The first two lawsuits stemming from the collapse of a pedestrian bridge near Florida International University were announced Monday, with plaintiffs attorneys estimating damages of up to $1 billion for all of those hurt or killed.

Morgan & Morgan represents Marquise Rashaad Hepburn, who was riding his bicycle under the bridge when it collapsed, according to a lawsuit that was filed Monday in Miami-Dade Circuit Court. He was hit by a car and sent flying, causing serious injuries. He has been released from the hospital.

The family of Alberto Arias, who died after the van he was in was crushed by the bridge, said they retained attorney Yesenia Collazo of the Collazo Law Firm in Miami. They plan to file litigation soon and will announce details Tuesday.

Thursday’s collapse of the concrete bridge over Southwest Eighth Street killed six people and injured at least nine more. The $14 million project, spearheaded by Munilla Construction Management LLC and FIGG Bridge Engineers Inc., was installed just days before. It may take years of litigation to untangle difficult questions about liability for the collapse.

Hepburn’s lead attorney is Matt Morgan, son of firm founder John Morgan. Matt Morgan works from the Orlando office and has won several multimillion-dollar personal injury verdicts, including a $47.5 million award for a motorcyclist injured in a head-on collision.

The Morgan & Morgan team also includes Keith Mitnik and former Orange Circuit Judge Belvin Perry, who oversaw the Casey Anthony murder trial.

The attorneys said they are investigating reports that an engineer left a voicemail with the Florida Department of Transportation describing cracks in the bridge two days before the collapse. FIU said it met with engineers and FDOT hours before the bridge failure to discuss the cracks.

According to Sen. Marco Rubio, the bridge’s suspension cables were being tightened when the bridge collapsed.

“If there’s a crack in the bridge and there’s post-tensioning work going on, why is the motoring public still being able to travel under this bridge?” Morgan asked during a press conference Monday.

He estimated the total claims of all the victims would be valued at $500 million to $1 billion, likely including punitive damages.

“It’s a significant loss with significant consequences,” he said.

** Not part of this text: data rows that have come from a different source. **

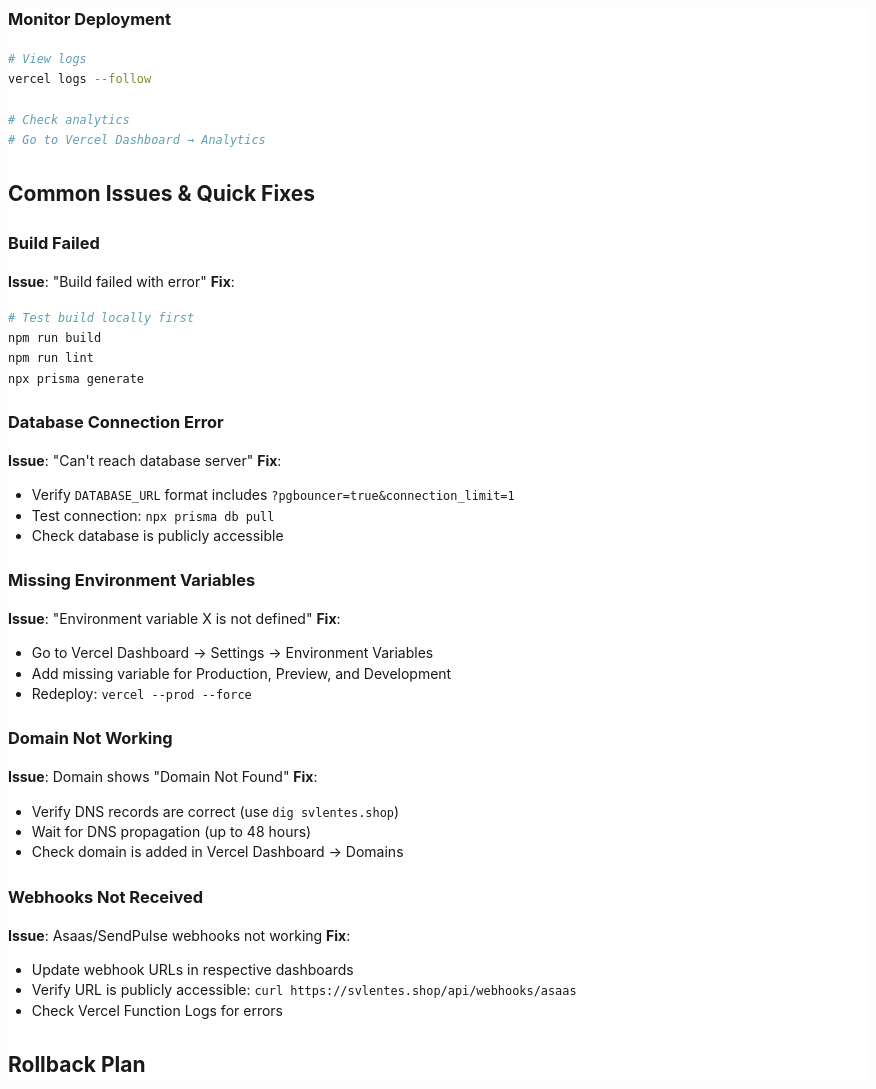### Monitor Deployment
```bash
# View logs
vercel logs --follow

# Check analytics
# Go to Vercel Dashboard → Analytics
```

## Common Issues & Quick Fixes

### Build Failed
**Issue**: "Build failed with error"
**Fix**:
```bash
# Test build locally first
npm run build
npm run lint
npx prisma generate
```

### Database Connection Error
**Issue**: "Can't reach database server"
**Fix**:
- Verify `DATABASE_URL` format includes `?pgbouncer=true&connection_limit=1`
- Test connection: `npx prisma db pull`
- Check database is publicly accessible

### Missing Environment Variables
**Issue**: "Environment variable X is not defined"
**Fix**:
- Go to Vercel Dashboard → Settings → Environment Variables
- Add missing variable for Production, Preview, and Development
- Redeploy: `vercel --prod --force`

### Domain Not Working
**Issue**: Domain shows "Domain Not Found"
**Fix**:
- Verify DNS records are correct (use `dig svlentes.shop`)
- Wait for DNS propagation (up to 48 hours)
- Check domain is added in Vercel Dashboard → Domains

### Webhooks Not Received
**Issue**: Asaas/SendPulse webhooks not working
**Fix**:
- Update webhook URLs in respective dashboards
- Verify URL is publicly accessible: `curl https://svlentes.shop/api/webhooks/asaas`
- Check Vercel Function Logs for errors

## Rollback Plan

Perry said it was important for the firm to file litigation quickly to get spoliation of evidence letters out to every possible company involved in the bridge collapse.

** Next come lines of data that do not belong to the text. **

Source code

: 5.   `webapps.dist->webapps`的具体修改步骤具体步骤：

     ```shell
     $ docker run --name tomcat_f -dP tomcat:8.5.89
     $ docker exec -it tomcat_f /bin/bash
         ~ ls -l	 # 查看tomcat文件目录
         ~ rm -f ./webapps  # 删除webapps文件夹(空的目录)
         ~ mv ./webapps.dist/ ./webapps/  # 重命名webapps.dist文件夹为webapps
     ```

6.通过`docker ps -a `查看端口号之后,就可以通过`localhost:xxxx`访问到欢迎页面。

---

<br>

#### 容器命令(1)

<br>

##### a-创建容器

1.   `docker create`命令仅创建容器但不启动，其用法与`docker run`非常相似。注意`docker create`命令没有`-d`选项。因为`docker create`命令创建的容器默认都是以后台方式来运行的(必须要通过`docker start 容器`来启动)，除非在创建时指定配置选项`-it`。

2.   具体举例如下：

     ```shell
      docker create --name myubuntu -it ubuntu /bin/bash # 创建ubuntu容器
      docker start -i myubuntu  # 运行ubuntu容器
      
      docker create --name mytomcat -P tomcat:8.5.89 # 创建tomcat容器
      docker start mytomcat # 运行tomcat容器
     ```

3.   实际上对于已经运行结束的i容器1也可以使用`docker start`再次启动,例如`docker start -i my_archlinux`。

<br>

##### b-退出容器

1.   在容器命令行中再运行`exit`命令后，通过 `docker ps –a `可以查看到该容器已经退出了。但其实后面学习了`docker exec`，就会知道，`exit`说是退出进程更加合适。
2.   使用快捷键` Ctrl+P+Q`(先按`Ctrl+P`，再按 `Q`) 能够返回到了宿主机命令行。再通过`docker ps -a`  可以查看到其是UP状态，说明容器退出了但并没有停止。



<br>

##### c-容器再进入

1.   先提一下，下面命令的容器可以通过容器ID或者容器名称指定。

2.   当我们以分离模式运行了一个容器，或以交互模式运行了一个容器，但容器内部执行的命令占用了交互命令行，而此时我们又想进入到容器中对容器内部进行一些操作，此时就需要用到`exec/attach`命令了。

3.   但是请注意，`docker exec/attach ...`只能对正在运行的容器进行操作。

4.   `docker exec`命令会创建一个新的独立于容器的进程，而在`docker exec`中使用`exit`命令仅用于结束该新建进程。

“By doing what we’re doing — getting involved early on and seeking the answers to the questions … — you make sure that evidence does not disappear,” he said.

The litigation could also set the stage for criminal charges, although it’s too early to be sure, Perry said. He noted a Seattle contractor was recently charged with a felony for the death of an employee in a sewer trench collapse based on facts established by an earlier civil case.

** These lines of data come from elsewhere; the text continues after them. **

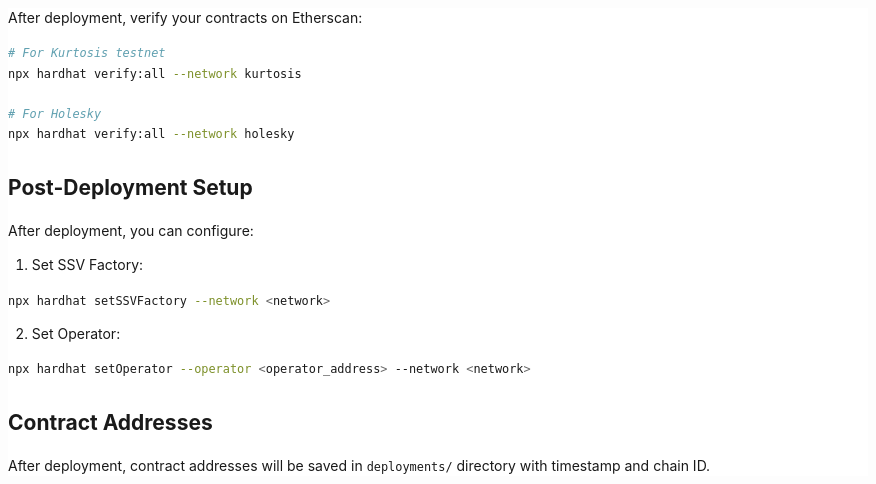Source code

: After deployment, verify your contracts on Etherscan:

```bash
# For Kurtosis testnet
npx hardhat verify:all --network kurtosis

# For Holesky
npx hardhat verify:all --network holesky
```

## Post-Deployment Setup

After deployment, you can configure:

1. Set SSV Factory:

```bash
npx hardhat setSSVFactory --network <network>
```

2. Set Operator:

```bash
npx hardhat setOperator --operator <operator_address> --network <network>
```

## Contract Addresses

After deployment, contract addresses will be saved in `deployments/` directory with timestamp and chain ID.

Miami-Dade State Attorney Katherine Fernandez Rundle told CBS Miami criminal charges were “improbable.”

Defendants in the lawsuit include MCM, FIGG and other companies with consulting roles in the project. One notable defendant is missing for now: FIU. Because it is a public university, the school is protected from litigation until it has completed its own investigation and formally denied liability, Morgan said.

MCM did not immediately respond to a request for comment, but the company offered “thoughts and prayers” to those hurt in the collapse in a statement on its outgoing voicemail.

“We are all devastated and are doing everything we can to assist,” the message said. “We will conduct a full investigation and cooperate in every way.”

A FIGG representative said Monday morning that the company had not yet been served with the lawsuit, and could not comment. In a statement on its website, FIGG said it was “stunned” by the collapse.

“Our deepest sympathies are with all those affected by this accident,” the statement said. “We will fully cooperate with every appropriate authority in reviewing what happened and why. In our 40-year history, nothing like this has ever happened before. Our entire team mourns the loss of life and injuries associated with this devastating tragedy, and our prayers go out to all involved.”